Becoming a minister added another layer to my Scroogery: in addition to having joined Charlie Brown in his criticism of the commercialization of the holiday, it was now my job to defend it against capitalism. Advent was supposed to be a time of quiet preparation, not a premature celebration, and so I denied Christmas carols to my congregations, even as they were immersed in them everywhere else they went. I was rigid in my insistence that the gospel stories be kept separate--there would be no wise men in the church manger until Epiphany--and God forbid Santa be a part of any church celebration. Off the job, I was a hypocrite, obsessed with finding the right gifts for family, spouse, and children, decorating the house, doing everything I could to replicate that elusive comforting warmth of my childhood.

This internal warfare couldn't go on forever. In many ways, it was a manifestation of my larger struggle over being an agnostic in priest's clothing. In fact, I can trace my skepticism over all things mystical to one day in 1967 when I was poking around under my parents' bed, and discovered their Christmas hiding place. I was six years old, and I had just seen Santa without his beard. I maintained the fiction for myself for a few years--I even remember waking up at 3 a.m. on a Christmas morning in 1969, hearing the clock on the mantle chime, and thinking I heard Santa in the house--but by the time our Santa letters turned into order forms, my faith in the myth was long since dead.

That's the biggest reason I left the ministry. Doubting Santa was a catalyst to the cognitive awakening that decimated all my faith. Comingled scripture passages, misinterpreted theology, proof-texting, all the things people do to put a religious veneer on their own agendas, led me to the rotten core of Christianity: we try too hard to make religion be what we want it to be, rather than what it was meant to be from the beginning. We take the story of a homeless preacher, and turn it into pageantry, triumphalism, and exploitation. The moment of truth for me was the day I was finally able to say "Bah! Humbug!" not just to Christmas, but to the church.

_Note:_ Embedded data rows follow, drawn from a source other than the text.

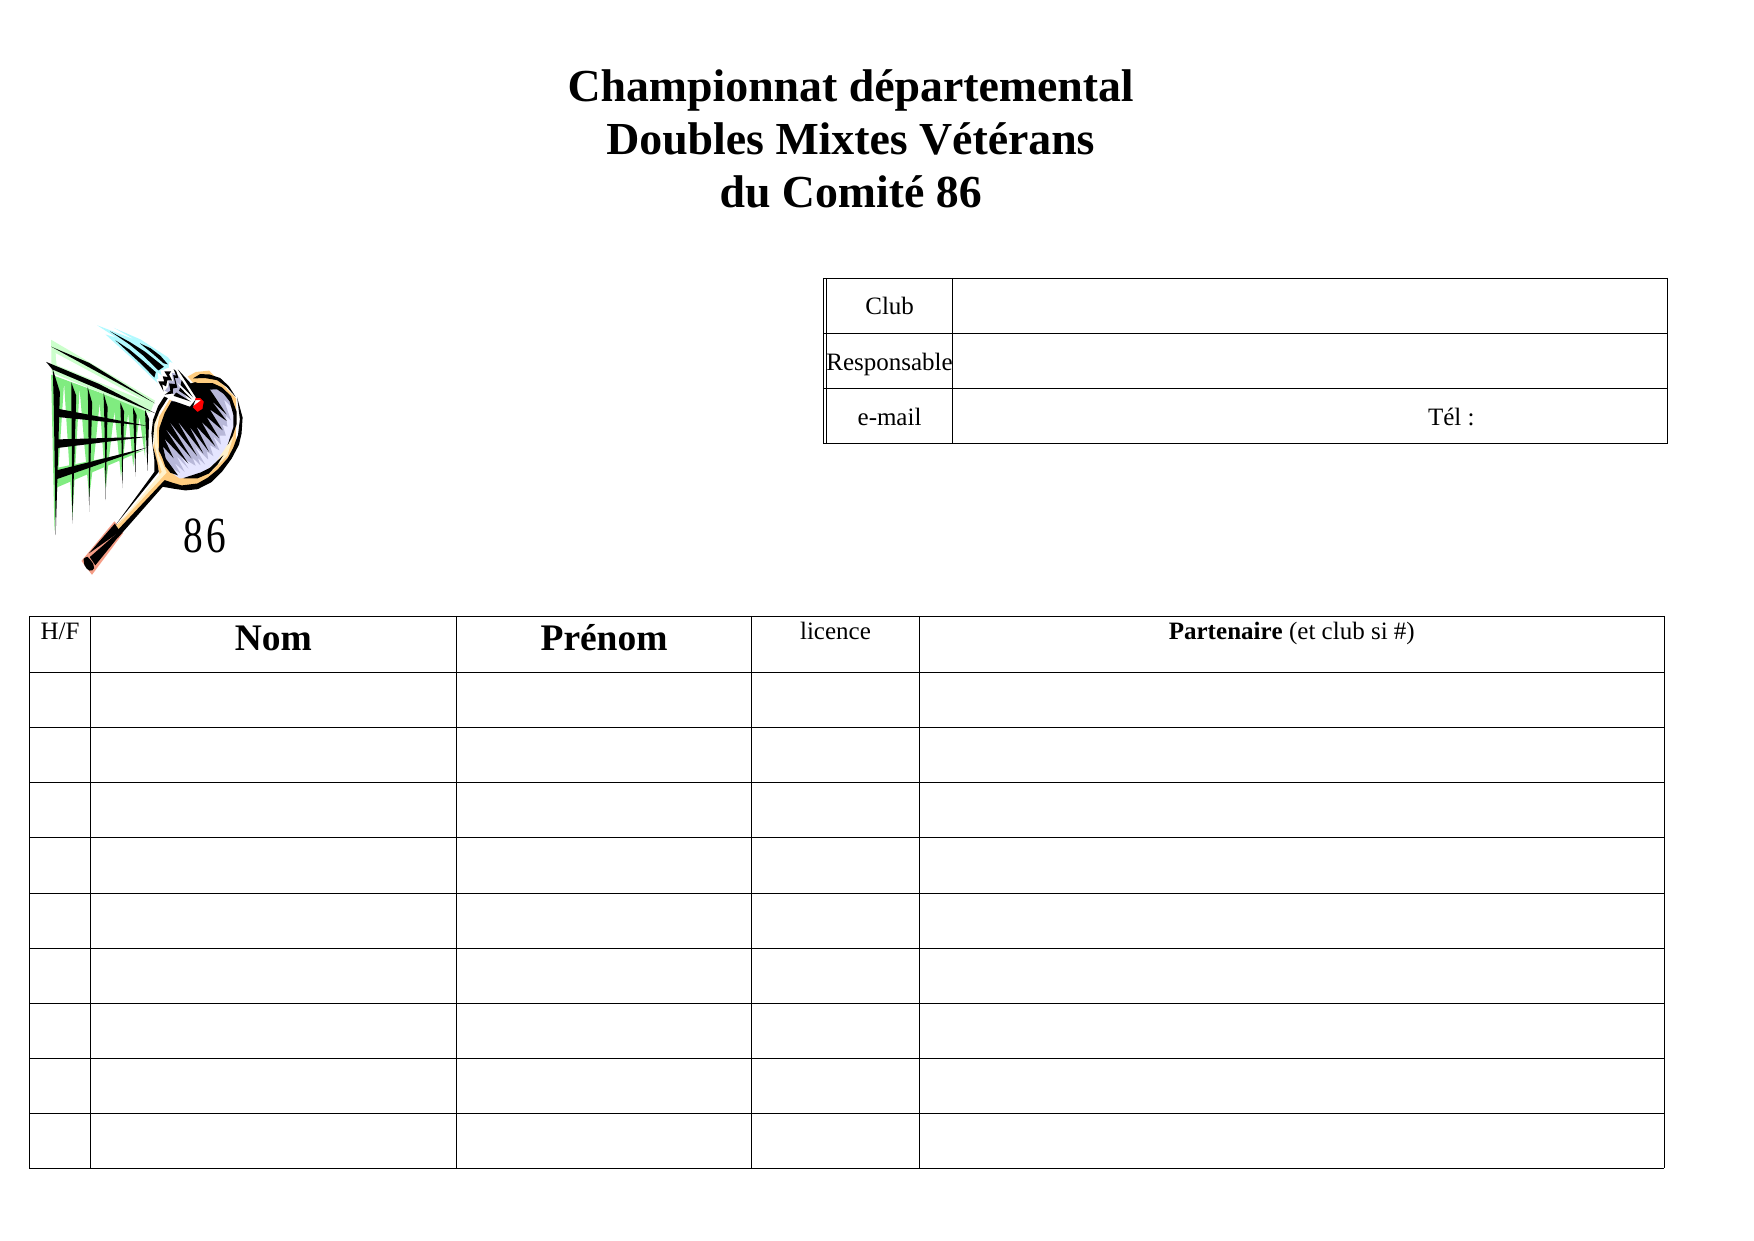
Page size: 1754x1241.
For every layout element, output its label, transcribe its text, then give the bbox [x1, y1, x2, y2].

table_cell [457, 1059, 751, 1113]
table_cell [457, 838, 751, 892]
table_cell [457, 783, 751, 837]
table_header licence [752, 617, 919, 672]
table_header H/F [30, 617, 90, 672]
table_cell [752, 1004, 919, 1058]
table_cell [91, 838, 456, 892]
table_header Partenaire (et club si #) [920, 617, 1664, 672]
table_header Club [827, 279, 952, 333]
table_cell [920, 838, 1664, 892]
table_cell [457, 949, 751, 1003]
table_cell [91, 1114, 456, 1168]
table_cell [91, 949, 456, 1003]
table_cell [920, 783, 1664, 837]
table_cell [30, 838, 90, 892]
text Doubles Mixtes Vétérans [29, 112, 1671, 164]
table_cell [91, 894, 456, 947]
table_cell [752, 949, 919, 1003]
table_cell [30, 894, 90, 947]
table_cell [457, 673, 751, 727]
table_cell [30, 949, 90, 1003]
table_cell e-mail [827, 389, 952, 443]
table_cell [30, 1004, 90, 1058]
table_cell [752, 673, 919, 727]
table_cell [752, 728, 919, 782]
table_cell [920, 1004, 1664, 1058]
table_cell [752, 1059, 919, 1113]
table_cell [91, 1059, 456, 1113]
table_cell [30, 673, 90, 727]
table_cell [457, 728, 751, 782]
table_cell [30, 1114, 90, 1168]
table_cell [752, 1114, 919, 1168]
table_cell [91, 783, 456, 837]
table_cell [920, 728, 1664, 782]
table_cell [30, 1059, 90, 1113]
table_cell Tél : [953, 389, 1667, 443]
table_cell [752, 894, 919, 947]
table_cell [91, 673, 456, 727]
table_cell [752, 838, 919, 892]
table_cell [920, 673, 1664, 727]
table_cell [920, 1114, 1664, 1168]
table_cell [920, 949, 1664, 1003]
table_cell [457, 1004, 751, 1058]
table_cell [920, 1059, 1664, 1113]
table_cell [920, 894, 1664, 947]
table_cell [457, 1114, 751, 1168]
table_cell Responsable [827, 334, 952, 388]
table_cell [752, 783, 919, 837]
table_cell [457, 894, 751, 947]
table_cell [91, 728, 456, 782]
table_header Nom [91, 617, 456, 672]
table_header Prénom [457, 617, 751, 672]
table_cell [953, 334, 1667, 388]
text du Comité 86 [29, 164, 1671, 217]
table_cell [30, 783, 90, 837]
table_cell [30, 728, 90, 782]
text Championnat départemental [29, 59, 1671, 112]
table_header [953, 279, 1667, 333]
table_cell [91, 1004, 456, 1058]
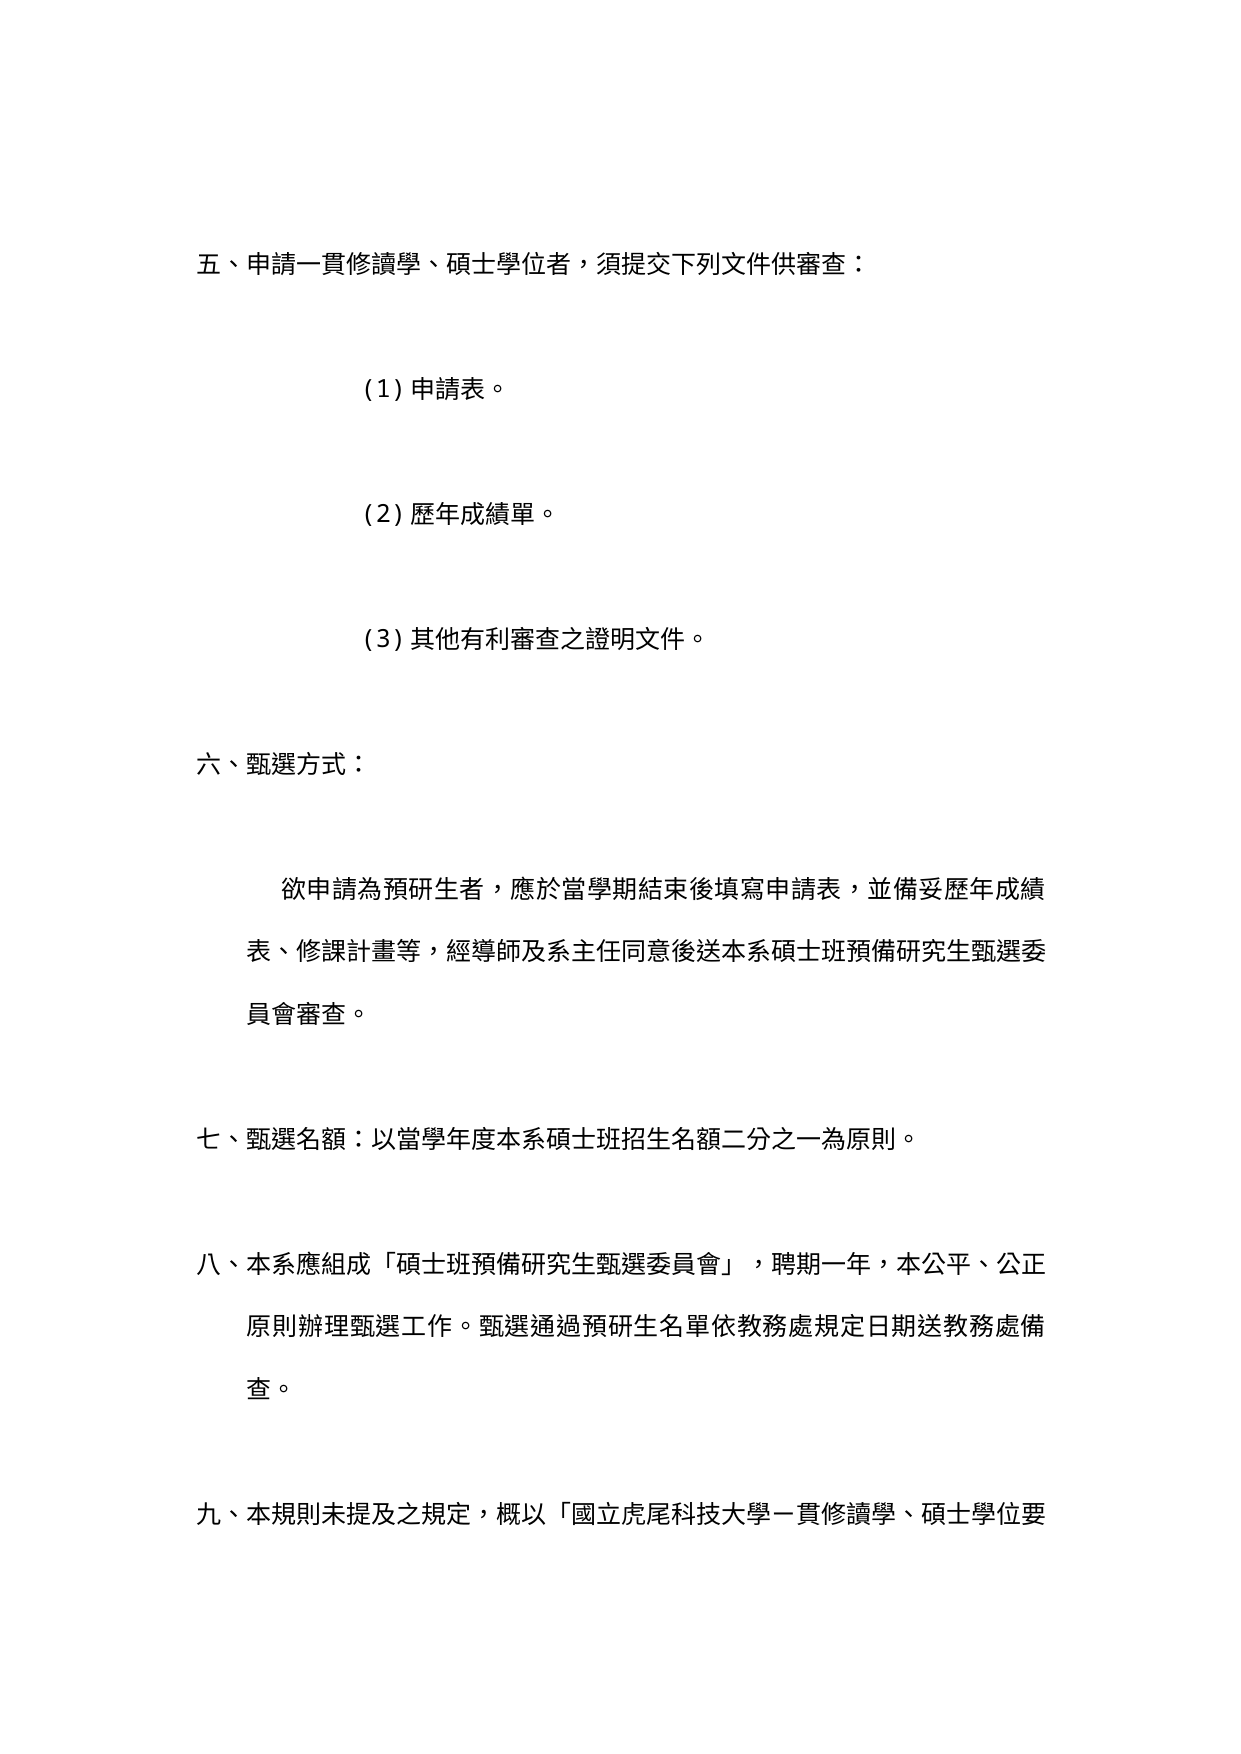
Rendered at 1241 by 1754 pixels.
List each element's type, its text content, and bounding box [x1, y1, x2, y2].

And yet--there is so much about Christmas that is good. I do want to do things for the people I love. I want to see them, express my affection for them, give them something significant. I want them in my home, enjoying the (ironically cut down) symbol of life that is the evergreen tree, bedecked with the LED string of lights symbolizing light in the darkness, topped with the silvery crown of a star that beckons us to follow the pauper king. I want to sing songs of mystery and awe about the birth of that king, but also secular songs of cheer in a time of cold, dark bleakness. There are, in fact, excellent reasons, both sacred and secular, for valuing and observing this season.

So there is a tree in my living room. I will be teaching holiday songs to my students at school. I will be attending Christmas parties. I will wear a Santa hat on the last day of school. I will give gifts to my wife, my children, my parents, my brothers and sisters-in-law and nephews and nieces. I will say "Merry Christmas" to them without a hint of irony.

But I can guarantee this: you will not find me at the mall. I'll do my gift shopping online, visit Fred Meyer and Costco only for groceries, zap Christmas ads as I watch things on the DVR; and except for the party at my parents' house (where the gift orgy is a tradition that refuses to die), there will be no furious unwrapping of presents. The one gift I covet most for myself, and want most for those around me, is company. As the Grinch learned, the best part of Christmas happens when people come together not to shop, not to unwrap, but simply to be together, enjoying each other. It's not presents, but presence, that matters. Yes, I would have been sorely disappointed in a Christmas without wrapped gifts when I was a child, but then, I was almost always sorely disappointed by those gifts, anyway.

This is what Scrooge learned at the end of A Christmas Carol: that being present for others, and enjoying their company, really is the richest thing in this world. Can I hear a "Hallelujah?"